## Exercise
Extract from the entries below, exactly as given, only the lines from the line containing "ILBA Log Building Standards - Section A" to the line containing "5.F. The position", both lines included.

Stored data entries
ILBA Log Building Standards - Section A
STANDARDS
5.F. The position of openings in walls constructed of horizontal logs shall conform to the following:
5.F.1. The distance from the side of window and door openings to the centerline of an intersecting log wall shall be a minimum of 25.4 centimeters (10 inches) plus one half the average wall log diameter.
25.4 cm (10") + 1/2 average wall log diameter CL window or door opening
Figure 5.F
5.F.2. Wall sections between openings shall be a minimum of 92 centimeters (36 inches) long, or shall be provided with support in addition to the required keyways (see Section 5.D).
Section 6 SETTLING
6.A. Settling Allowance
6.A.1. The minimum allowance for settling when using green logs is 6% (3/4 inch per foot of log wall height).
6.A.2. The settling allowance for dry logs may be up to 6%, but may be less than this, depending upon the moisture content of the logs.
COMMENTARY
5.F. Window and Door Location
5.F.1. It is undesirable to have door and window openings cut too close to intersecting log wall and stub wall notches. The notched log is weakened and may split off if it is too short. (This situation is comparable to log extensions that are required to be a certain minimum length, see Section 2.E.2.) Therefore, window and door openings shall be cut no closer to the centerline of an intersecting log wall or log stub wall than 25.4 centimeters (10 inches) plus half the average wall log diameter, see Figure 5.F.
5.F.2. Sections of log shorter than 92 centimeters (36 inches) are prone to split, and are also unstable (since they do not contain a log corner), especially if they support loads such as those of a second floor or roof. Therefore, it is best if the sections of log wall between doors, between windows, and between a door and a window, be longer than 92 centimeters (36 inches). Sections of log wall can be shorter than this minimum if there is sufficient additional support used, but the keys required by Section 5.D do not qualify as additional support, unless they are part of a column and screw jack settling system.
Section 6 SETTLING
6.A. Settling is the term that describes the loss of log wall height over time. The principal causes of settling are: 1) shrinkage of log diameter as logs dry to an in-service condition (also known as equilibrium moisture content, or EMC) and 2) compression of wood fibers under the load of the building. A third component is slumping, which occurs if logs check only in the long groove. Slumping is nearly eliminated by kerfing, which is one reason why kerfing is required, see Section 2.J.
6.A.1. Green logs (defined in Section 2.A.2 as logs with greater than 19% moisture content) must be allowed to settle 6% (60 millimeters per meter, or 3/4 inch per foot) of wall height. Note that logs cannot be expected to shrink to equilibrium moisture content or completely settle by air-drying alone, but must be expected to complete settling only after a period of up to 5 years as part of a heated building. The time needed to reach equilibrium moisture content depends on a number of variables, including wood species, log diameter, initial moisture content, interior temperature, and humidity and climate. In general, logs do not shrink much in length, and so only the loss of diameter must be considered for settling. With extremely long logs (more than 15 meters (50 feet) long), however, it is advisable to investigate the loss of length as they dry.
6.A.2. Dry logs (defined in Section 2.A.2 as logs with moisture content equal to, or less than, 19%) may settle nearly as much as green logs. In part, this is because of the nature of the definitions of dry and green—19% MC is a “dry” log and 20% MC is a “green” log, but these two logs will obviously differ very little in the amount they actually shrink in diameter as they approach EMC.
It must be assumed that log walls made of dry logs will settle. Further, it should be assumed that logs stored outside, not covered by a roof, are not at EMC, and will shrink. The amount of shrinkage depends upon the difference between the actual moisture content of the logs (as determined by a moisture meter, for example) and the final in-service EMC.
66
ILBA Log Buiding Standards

* * *

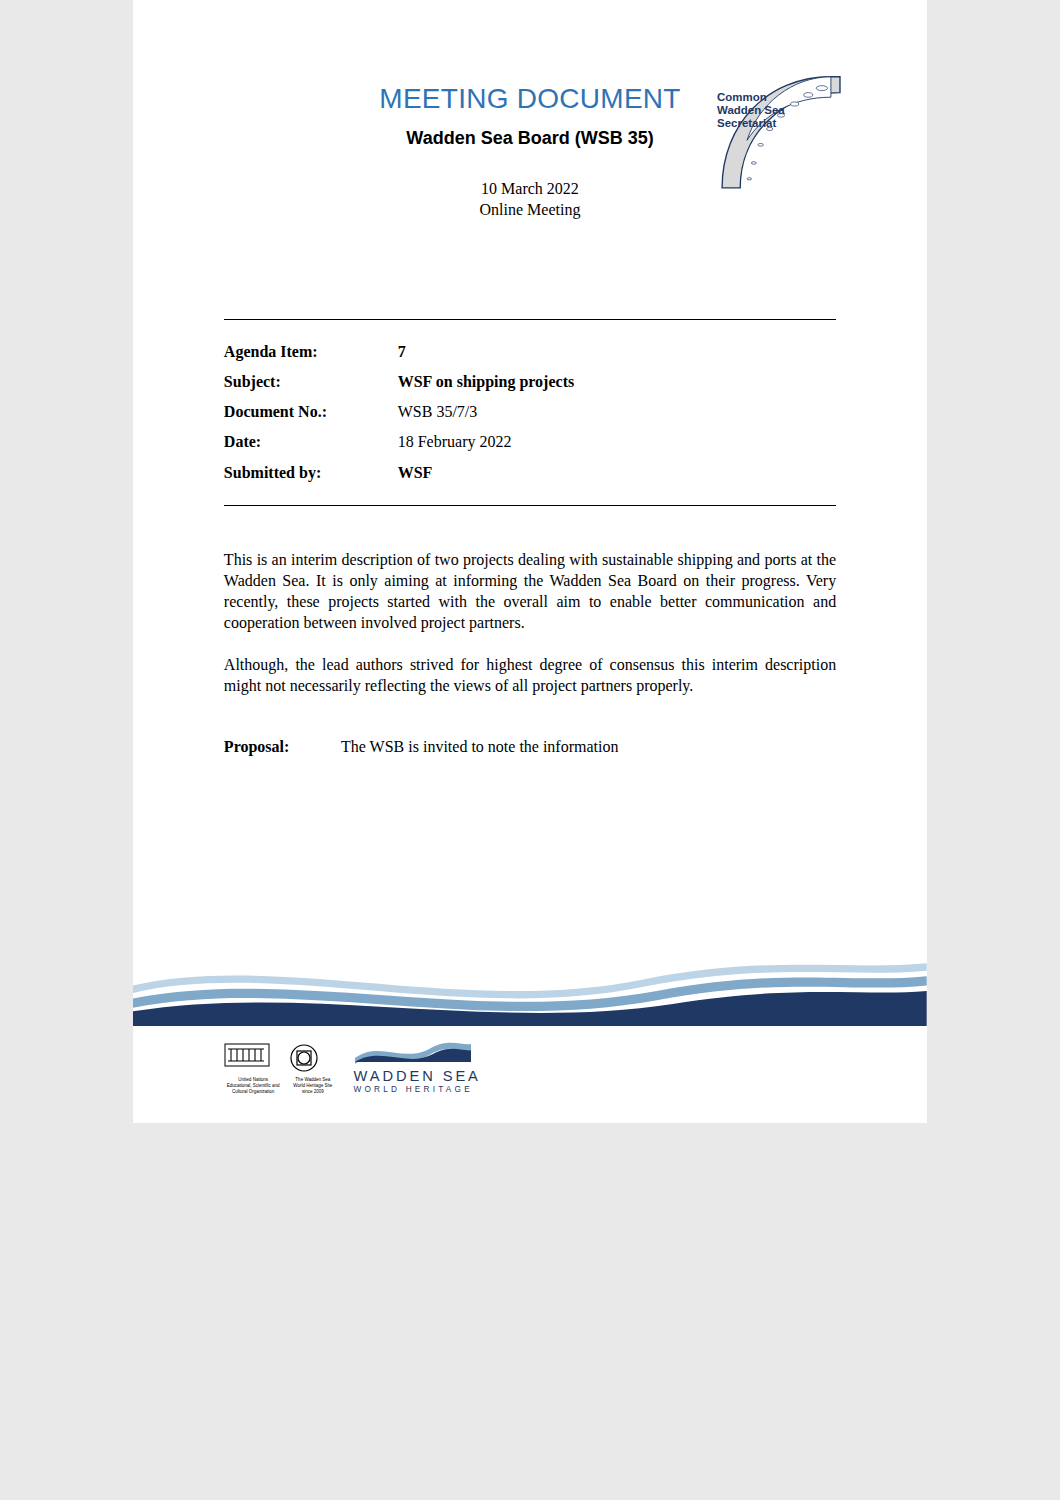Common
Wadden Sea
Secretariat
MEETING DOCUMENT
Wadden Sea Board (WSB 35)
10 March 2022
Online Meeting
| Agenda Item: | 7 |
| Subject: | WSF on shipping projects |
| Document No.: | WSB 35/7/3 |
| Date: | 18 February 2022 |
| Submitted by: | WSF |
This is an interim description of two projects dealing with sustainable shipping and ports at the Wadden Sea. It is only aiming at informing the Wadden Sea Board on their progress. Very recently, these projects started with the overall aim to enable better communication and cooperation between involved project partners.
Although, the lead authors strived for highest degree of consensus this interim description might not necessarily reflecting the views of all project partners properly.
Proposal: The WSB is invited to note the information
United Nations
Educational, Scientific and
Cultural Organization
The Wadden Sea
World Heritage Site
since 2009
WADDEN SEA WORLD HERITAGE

## Task output
ILBA Log Building Standards - Section A
STANDARDS
5.F. The position of openings in walls constructed of horizontal logs shall conform to the following:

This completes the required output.